### What you need to do
#1 Decide whether each statement below agrees with the forum thread on primary school admissions: (a) thenineties says that GC rented short-term near a school to gain a place; (b) CarlaJones reports that the message on the EP website's admissions section comes from a governor; (c) GreenEggsandNaiceHam expresses surprise that it is impossible to get into Alexandra Primary. For each, answer yes or no and quote the deciding words.
#2 Carry on the forum thread on primary school admissions from the point at which it stops.

Text provided Block Start

What he actually wanted was a tiny school with an almost-exclusively m/c intake, which sends about 50% of dc to private secondary schools. And when he didn't get that, he threw a princessy strop about the unfairness of it all, and how he had no choice but to send his dc to private school.

FFS

GreenEggsandNaiceHam · 07/08/2015 21:29

No, thank you! I thought I might be alone in the outrage and bile I have been feeling since I read that article. As soon as I pressed "post message" I wondered if I had gone too far. I couldn't bring myself to mention the bit about "my child didn't get a school because i am Jewish" I found it so disrespectful, I can't think of the right word, not racist, not antisemetic, ...
whatever it took my breath away.

Oh, and what nlondondad said.

This isn't helping the Crouch End people though, so as you were. I must say I am surprised that it's impossible to get into Alexandra Primary, if not on offer day, then on the waiting list. Is it that it's considered too far from CE? Although not as far as Tottenham.

thenineties · 08/08/2015 08:37

Was explaining to our crouch end neighbour who already has kids at a v v popular local school the struggle we may face when we begin the primary application process. Their response...

  • Oh just rent short-term closer to the school
  • Well that actually counts as a fraudulent application and besides is also pretty immoral
  • Really? Well loads of our friends have done that.
???!!!

I think this is half the issue. Parents doing whatever it takes - even if that means breaking the rules- to send their precious ones to their most desired state school. Taking the places of local kids genuinely entitled to that place and setting a great example to their 4 year olds.

At least GC didn't stoop this low but sadly (and infuriatingly) it seems many do.

CarlaJones · 08/08/2015 12:19

If you look at the admissions section of the EP website there is a message from a governor addressing the rumblings about people temporary renting to be in catchment and saying they are going to try and tighten things up next year. Thanks for the replies to my question by the way. I was genuinely wondering if there was some place people had to go and register if they'd been given no school offer at all.

Text provided Block End
Entries supplied Block Start

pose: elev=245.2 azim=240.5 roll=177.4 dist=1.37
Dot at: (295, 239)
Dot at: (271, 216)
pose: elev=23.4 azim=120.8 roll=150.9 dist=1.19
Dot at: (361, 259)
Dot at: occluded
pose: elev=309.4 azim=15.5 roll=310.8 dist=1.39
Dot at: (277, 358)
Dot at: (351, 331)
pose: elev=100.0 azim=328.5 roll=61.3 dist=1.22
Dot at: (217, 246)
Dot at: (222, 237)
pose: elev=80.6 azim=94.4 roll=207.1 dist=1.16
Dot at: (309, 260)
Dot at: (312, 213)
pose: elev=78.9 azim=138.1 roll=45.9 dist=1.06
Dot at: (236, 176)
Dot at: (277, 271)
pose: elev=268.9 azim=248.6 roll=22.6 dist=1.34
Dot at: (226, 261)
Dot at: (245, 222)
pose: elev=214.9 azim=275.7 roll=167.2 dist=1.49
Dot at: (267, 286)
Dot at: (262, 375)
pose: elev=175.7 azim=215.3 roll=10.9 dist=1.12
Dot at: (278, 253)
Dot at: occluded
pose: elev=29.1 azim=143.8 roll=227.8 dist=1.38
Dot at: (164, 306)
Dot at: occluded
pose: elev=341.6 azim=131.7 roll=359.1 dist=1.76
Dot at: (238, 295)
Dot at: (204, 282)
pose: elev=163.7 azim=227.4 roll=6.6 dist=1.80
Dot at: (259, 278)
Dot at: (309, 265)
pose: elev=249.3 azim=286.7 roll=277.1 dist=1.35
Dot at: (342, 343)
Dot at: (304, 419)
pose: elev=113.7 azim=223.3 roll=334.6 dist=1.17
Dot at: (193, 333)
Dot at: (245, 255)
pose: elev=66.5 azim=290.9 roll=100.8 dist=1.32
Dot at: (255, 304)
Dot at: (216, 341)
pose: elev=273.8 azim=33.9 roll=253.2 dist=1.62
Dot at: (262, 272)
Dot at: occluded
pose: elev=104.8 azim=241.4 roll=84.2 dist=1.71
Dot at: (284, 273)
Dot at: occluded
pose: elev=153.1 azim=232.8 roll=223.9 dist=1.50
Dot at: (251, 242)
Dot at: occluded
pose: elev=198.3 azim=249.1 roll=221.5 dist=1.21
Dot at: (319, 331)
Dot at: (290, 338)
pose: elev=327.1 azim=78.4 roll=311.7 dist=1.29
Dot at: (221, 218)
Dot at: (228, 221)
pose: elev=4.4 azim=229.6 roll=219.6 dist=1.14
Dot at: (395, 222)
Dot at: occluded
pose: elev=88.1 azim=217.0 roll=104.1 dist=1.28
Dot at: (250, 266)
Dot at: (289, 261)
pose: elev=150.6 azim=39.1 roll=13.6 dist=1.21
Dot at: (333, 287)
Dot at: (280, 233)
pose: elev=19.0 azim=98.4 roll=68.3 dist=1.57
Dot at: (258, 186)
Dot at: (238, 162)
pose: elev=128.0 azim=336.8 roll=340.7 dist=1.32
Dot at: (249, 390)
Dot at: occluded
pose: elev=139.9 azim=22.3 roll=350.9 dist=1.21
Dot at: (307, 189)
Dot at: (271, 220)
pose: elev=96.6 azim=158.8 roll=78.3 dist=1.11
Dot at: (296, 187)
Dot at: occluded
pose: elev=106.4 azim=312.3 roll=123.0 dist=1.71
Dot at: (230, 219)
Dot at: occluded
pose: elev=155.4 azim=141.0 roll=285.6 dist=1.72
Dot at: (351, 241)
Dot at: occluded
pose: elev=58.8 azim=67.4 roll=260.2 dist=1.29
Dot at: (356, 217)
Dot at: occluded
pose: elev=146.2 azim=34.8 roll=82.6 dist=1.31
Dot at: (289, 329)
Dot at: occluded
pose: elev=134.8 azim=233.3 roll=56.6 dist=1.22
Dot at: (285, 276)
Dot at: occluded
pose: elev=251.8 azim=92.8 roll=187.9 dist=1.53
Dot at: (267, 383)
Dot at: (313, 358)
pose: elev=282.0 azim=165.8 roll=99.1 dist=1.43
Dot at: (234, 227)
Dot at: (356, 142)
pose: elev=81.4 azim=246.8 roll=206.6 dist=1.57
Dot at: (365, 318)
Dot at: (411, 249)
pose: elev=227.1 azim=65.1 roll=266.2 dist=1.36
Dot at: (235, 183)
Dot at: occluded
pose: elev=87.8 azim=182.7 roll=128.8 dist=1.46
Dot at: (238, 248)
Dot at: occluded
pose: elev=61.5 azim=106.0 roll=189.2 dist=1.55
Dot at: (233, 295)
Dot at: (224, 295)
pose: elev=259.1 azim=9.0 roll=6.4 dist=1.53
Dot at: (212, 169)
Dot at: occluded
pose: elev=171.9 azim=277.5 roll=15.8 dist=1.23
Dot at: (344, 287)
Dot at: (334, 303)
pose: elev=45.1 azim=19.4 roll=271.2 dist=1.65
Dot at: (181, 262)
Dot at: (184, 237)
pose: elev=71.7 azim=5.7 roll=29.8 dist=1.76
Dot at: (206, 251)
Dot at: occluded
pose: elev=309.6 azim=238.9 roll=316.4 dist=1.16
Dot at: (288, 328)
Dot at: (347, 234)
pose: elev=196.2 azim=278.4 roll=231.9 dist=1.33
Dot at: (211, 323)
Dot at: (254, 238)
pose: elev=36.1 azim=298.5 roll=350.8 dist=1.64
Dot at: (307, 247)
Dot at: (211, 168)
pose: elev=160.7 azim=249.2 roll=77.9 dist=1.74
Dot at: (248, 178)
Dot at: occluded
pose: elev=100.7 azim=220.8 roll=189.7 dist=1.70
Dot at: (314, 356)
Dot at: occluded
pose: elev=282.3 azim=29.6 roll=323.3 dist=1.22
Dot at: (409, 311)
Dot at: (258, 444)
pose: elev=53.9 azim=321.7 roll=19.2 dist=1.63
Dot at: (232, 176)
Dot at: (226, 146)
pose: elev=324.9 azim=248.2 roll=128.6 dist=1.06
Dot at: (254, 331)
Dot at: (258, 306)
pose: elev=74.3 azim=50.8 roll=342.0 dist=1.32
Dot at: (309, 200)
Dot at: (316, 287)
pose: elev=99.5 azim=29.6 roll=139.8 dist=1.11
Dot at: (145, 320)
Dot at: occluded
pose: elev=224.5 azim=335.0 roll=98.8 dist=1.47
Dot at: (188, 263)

Entries supplied Block End

### Exercise results
#1
(a) No: "At least GC didn't stoop this low"
(b) Yes: "there is a message from a governor addressing the rumblings about people temporary renting to be in catchment"
(c) Yes: "I must say I am surprised that it's impossible to get into Alexandra Primary"

#2
CarlaJones · 08/08/2015 12:21

Just reread it and it was actually written in 2013 and saying camden were going to do more thorough checks. So presumably this is already in place.

GreenEggsandNaiceHam · 08/08/2015 12:44

Yes, this is the theory. Who knows what is happening in reality. I certainly don't have trust in the Borough's Admisisons departmemt. Also nothing has been done about the sibling link; so eldest siblings that got in via their parental dodgy dealings are automatically followed by any number of younger siblings. This is one reason why many local children can't get local school places, as these have gone to siblings who live further away. Siblings are still a higher admissions criteria than distance in Camden Community Schools.

thenineties, find ut who these families are and report them. If they are investigated you may find that the Borough removes the sibling link for that family, if they don't remove the original child's place. This will give your child more of a chance of getting a local school. Although I think that every parent who gets their child into certain schools should be investigated as a matter of course!

tiggytape · 08/08/2015 12:55

This reply has been deleted

Message withdrawn at poster's request.

cgehansen · 08/08/2015 19:30

No-one I've ever spoken to from abroad understands the English obsession with schools. My own personal view is it comes from the fact that schools vary in quality and ethos. Mix that up with a system that pretends to offer parental choice and allows people who have the money to get into their preferred school by moving next door to it, getting a place, then move away again and we end up with a system where a lot of people can't get into their local schools. Ofsted grades don't help either. If we had a qualitative reporting system without a grading it would encourage people to read the reports and visit schools. Although in reality if you don't have a choice of school that won't be much help. We need some decent investment in education to match that of other European countries with a standard high quality offering and we might then end up with a system that's simple and works.